Wednesday, December 2, 2009

Sick of Calvino's Bullsh*t...but Ludmilla's cool.

Some people think of Calvino's manipulative style with discomfort, or awe, but it makes me personally feel a little annoyed. It's as if he's trying to distract the reader from the story by giving him or her the Reader as a character through which to live vicariously. To be honest, it feels a little like a cop-out. On page 137, Calvino introduces another distraction--Ludmilla, the Other Reader. He goes on for a page about the assumed existence of the Third Person, the Other Reader who must exist in order for the novel to exist. He goes on to presume all this stuff about the Other Reader who is the reader, and therefore creates Ludmilla from the character and the female reader.

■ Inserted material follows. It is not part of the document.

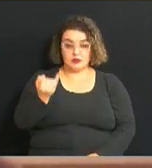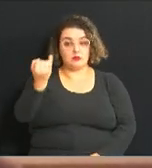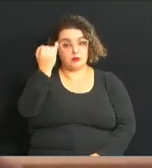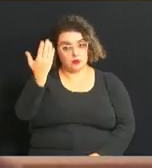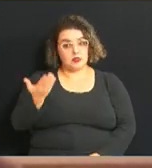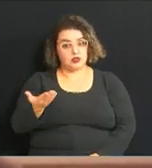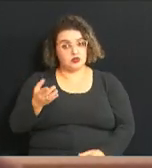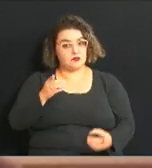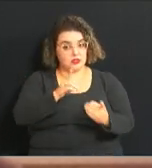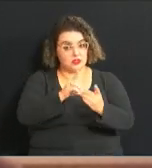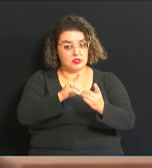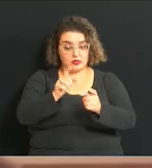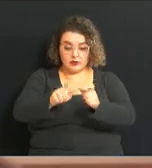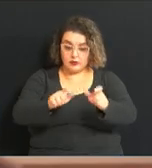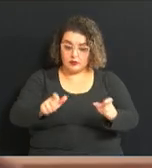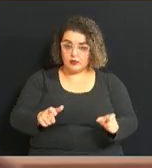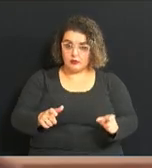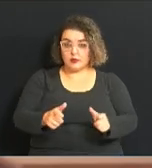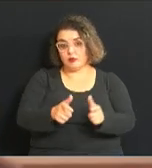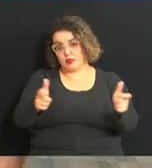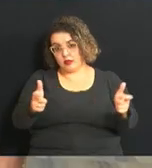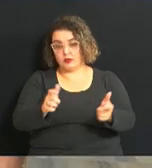atendendo uma população muito maior.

As annoying as his earlier shenanigans with the male Reader are, this play with Ludmilla is actually kind of interesting because it shows Calvino isn't just this chauvinistic loser who assumes the Reader is male. He mentions the Other Reader before she is introduced as Ludmilla, but this is the part where he addresses the reader as female. He goes on to address to the reader, posing questions and fleshing out Ludmilla as he answers them for the reader. He then comes back to the original Reader and reassures him that he hasn't forgotten about him. Then, he has the male Reader become jealous of Irnerio's familiarity with Ludmilla, and the reader sees both sides, both the jealousy and the indignation at it. But then he has them make love, which is just weird, like the reader is making love with his or herself. Then Calvino pulls the reader back into the safety of the story and the search for the novel, but the reader is left a little weirded out, and a little annoyed.

1 comment:

  1. I feel the same way. This whole Reader, Non-Reader and other Reader is all confusing. It's not only that all the research that the Reader done is annoying too, "Poland has nothing to do with it;...[it] was an independent state Cimmeria" (Calvino 43). Why should one reader do so much research with one book to look up every detail to solve a mystery of the book. Calvino just goes back and forth in three ways one with a story, then back to the different types of readers in the story, third tell us the reader how to interpret the novel. "The novel you are reading wants to present to you a corporeal world, thick, detailed...your reading has not reached the end of the first chapter" (Calvino 42). Overall all these parts are annoying and it's challenging to focus on the book. Even so, this is Calvino's obstacle the we the readers have to surpass.